### Aufgabe
Wann besteht laut Ausgangstext eine Divergenz im Sinne von § 160 Abs 2 Nr 2 SGG?

### Ausgangstext

—————

Die Klägerin hat das Vorliegen einer Divergenz nicht ausreichend bezeichnet.
Divergenz iS von § 160 Abs 2 Nr 2 SGG besteht, wenn die tragenden abstrakten Rechtssätze, die zwei Entscheidungen zugrunde gelegt worden sind, nicht übereinstimmen. Sie kommt nur dann in Betracht, wenn das LSG einen tragenden abstrakten Rechtssatz in Abweichung von einem tragenden abstrakten Rechtssatz des BSG, des GmSOGB oder des BVerfG aufgestellt hat. Eine Abweichung liegt folglich nicht schon dann vor, wenn die Entscheidung des LSG nicht den Kriterien entspricht, die das BSG aufgestellt hat, sondern erst, wenn das LSG diesen Kriterien widersprochen, also eigene rechtliche Maßstäbe entwickelt hat. Die Beschwerdebegründung muss daher erkennen lassen, welcher abstrakte Rechtssatz in der höchstrichterlichen Entscheidung enthalten ist und welcher im Urteil des LSG enthaltene Rechtssatz dazu im Widerspruch steht(vgl zBBSG Beschluss vom 25.8.2022 - B 5 R 11/22 B - juris RdNr 20 mwN) .

—————

### Übungsdaten

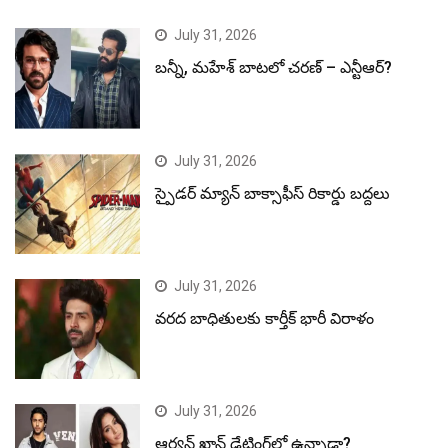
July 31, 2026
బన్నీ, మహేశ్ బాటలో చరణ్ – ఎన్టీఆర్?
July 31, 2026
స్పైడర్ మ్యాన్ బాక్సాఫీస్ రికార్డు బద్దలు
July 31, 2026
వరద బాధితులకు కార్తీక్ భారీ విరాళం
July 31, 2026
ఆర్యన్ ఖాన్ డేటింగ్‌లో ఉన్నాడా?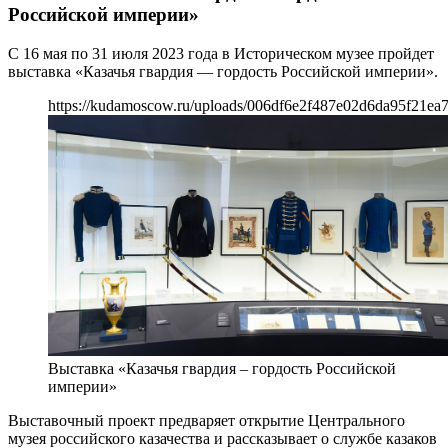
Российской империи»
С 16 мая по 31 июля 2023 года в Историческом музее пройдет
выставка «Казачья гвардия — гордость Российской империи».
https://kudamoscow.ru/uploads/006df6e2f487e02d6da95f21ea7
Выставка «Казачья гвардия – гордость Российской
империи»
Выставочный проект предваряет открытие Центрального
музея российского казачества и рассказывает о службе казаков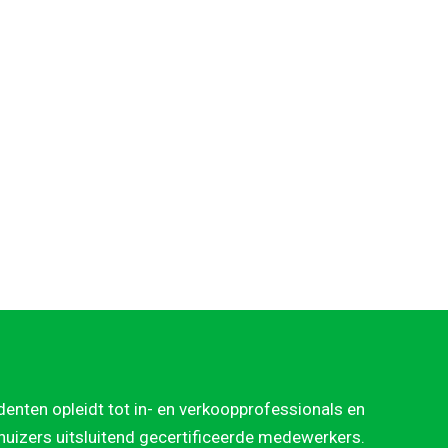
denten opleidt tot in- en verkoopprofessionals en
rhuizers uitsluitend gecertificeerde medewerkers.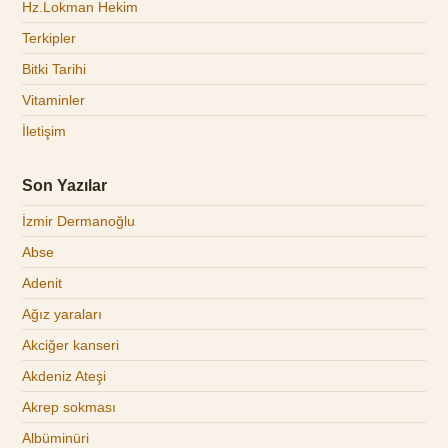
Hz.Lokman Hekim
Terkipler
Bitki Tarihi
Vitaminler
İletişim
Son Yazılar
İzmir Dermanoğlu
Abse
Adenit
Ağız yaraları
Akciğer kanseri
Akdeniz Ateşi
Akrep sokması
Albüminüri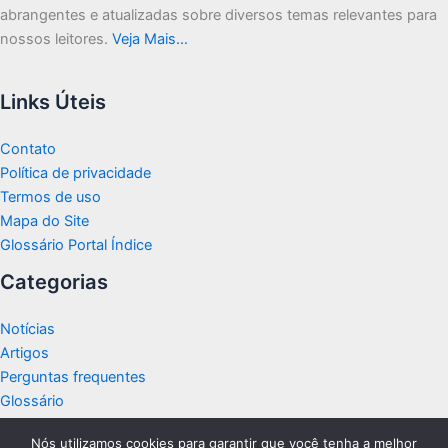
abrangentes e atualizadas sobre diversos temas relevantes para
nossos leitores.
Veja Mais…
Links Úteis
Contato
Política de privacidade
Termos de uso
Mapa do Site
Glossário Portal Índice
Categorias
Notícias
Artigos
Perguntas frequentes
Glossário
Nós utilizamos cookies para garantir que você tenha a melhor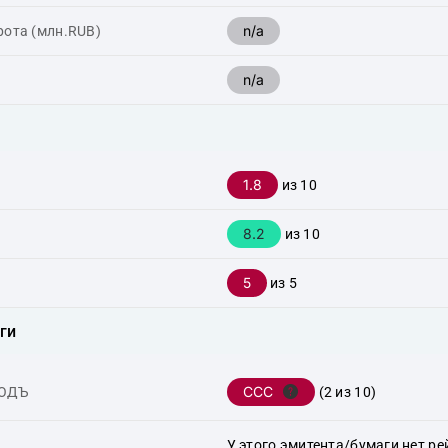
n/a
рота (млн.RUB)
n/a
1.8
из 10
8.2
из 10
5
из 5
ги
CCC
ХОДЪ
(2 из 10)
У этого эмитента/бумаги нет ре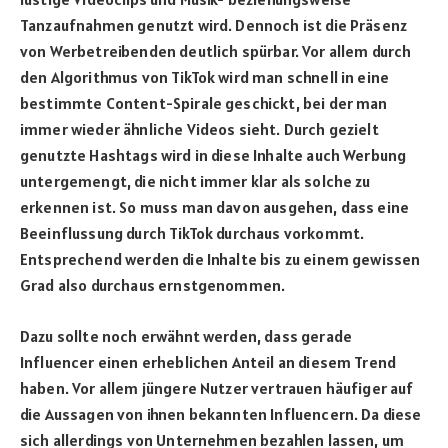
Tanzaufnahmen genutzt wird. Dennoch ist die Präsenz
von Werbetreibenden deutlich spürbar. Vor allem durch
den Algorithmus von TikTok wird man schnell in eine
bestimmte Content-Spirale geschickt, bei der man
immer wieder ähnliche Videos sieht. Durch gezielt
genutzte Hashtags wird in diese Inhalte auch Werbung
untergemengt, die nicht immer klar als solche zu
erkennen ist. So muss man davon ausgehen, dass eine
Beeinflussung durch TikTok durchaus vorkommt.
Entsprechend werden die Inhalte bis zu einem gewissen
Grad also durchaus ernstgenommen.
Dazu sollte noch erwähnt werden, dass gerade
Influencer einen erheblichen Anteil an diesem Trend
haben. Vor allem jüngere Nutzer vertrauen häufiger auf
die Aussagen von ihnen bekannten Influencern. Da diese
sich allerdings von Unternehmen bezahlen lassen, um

—————

### Lösung
Eine Divergenz besteht, wenn die tragenden abstrakten Rechtssätze, die zwei Entscheidungen zugrunde gelegt worden sind, nicht übereinstimmen.